### Quoted passage
At this point I made an annoying discovery: the right wing had zero dihedral, and the left wing some 1-2 degrees of negative dihedral (anhedral). Oops! I think I just glued them to the fuselage back then, without checking alignment. Something had to be done here. My sources told me the wings should have 3.5 degrees of anhedral. That meant removing both wings .. The razor saw made it quite easy though. Using a simple jig I was able to put them back on at the required angle. The anhedral makes the model look slightly more aggressive.



A close-up view of the cut-off wing tip. The resulting openings in both the main wing and the wing tip were filled with Milliput, and coated with CA glue. They are now completely flat and featureless, until I find out how the wing break should be detailed. Happily, some fellow modellers from France came to the rescue!



The foldable wing tips required hinge detail. Fortunately the Super Etendard wing fold is very simple compared to (for example) that of US Navy aircraft. It has little more than two hinges. I detailed it with plastic strip and card and stretched sprue, using the single wing fold photo I have ever seen. This photo was kindly supplied by Pierre Henri Baras of the excellent French Fleet Air Arm web site. Visible in the photo on the right is the wing tip light that was cut out and replaced with a piece of transparent colored plastic. The tip shows a repair with plastic card, the model was dropped years ago.

At this point the model was ready for painting. I used the lighter of the two camouflage colors (~ FS 36270) as a base coat for the model. Humbrol 126 was used for this. The base coat was mainly meant to check the building quality. I was very pleasantly surprised by the looks of the freshly painted model; Italeri's engravings are extremely nicely done. The base coat did a very good job of revealing all small building errors. I think I found some 30 all over the model. These were attacked with sanding paper, scribing knife, paint and super glue.

### Records shown

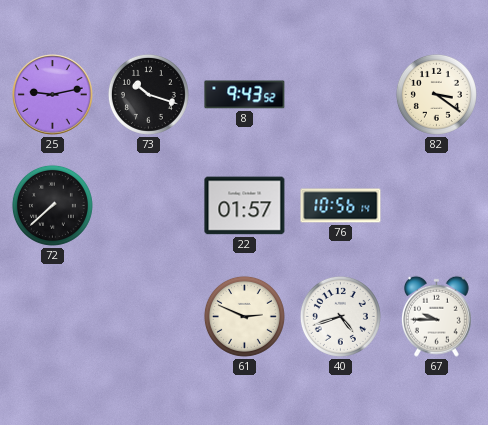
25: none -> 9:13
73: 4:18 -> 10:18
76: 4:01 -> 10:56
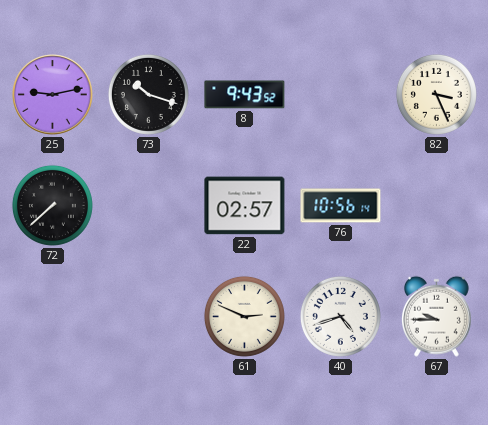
82: 3:21 -> 3:26
22: 01:57 -> 02:57
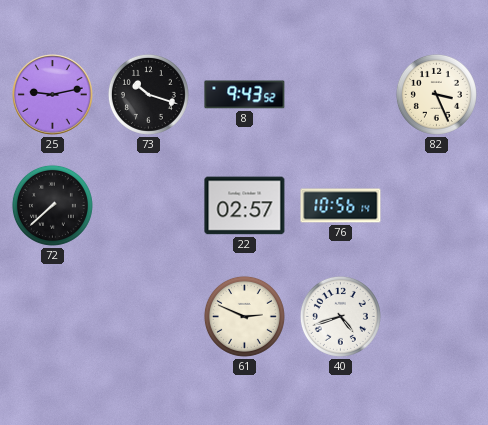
67: 9:45 -> none
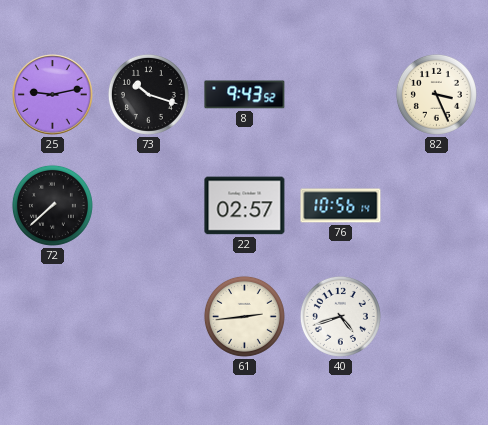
61: 2:49 -> 2:44
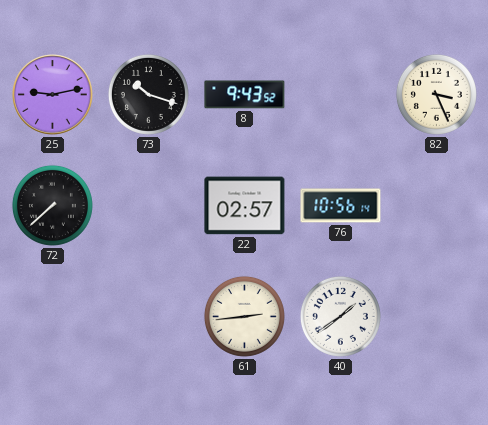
40: 4:42 -> 1:39
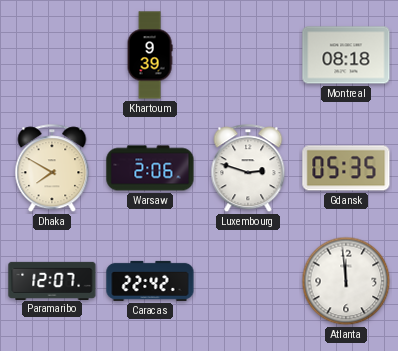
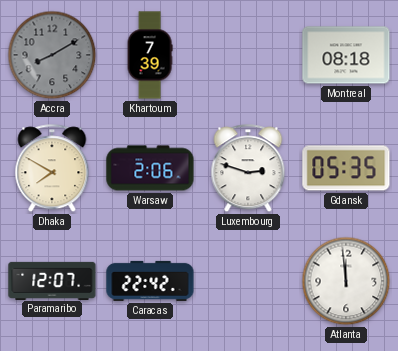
Accra: none -> 8:10
Khartoum: 9:39 -> 7:39
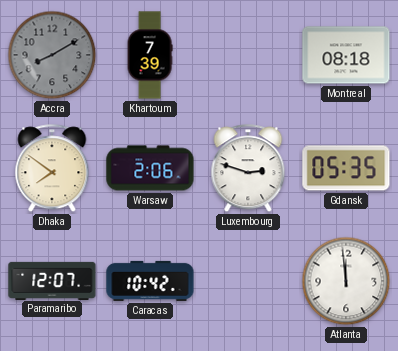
Dhaka: 7:50 -> 7:51
Caracas: 22:42 -> 10:42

### Directions
(A) In the model-building text above, how many degrees of anhedral should the wings have?
(B) Quote the part of the model-building text above that begins with the words containing "At this point I" and ends with "slightly more aggressive.".

### Complete answers
(A) 3.5 degrees

(B)
At this point I made an annoying discovery: the right wing had zero dihedral, and the left wing some 1-2 degrees of negative dihedral (anhedral). Oops! I think I just glued them to the fuselage back then, without checking alignment. Something had to be done here. My sources told me the wings should have 3.5 degrees of anhedral. That meant removing both wings .. The razor saw made it quite easy though. Using a simple jig I was able to put them back on at the required angle. The anhedral makes the model look slightly more aggressive.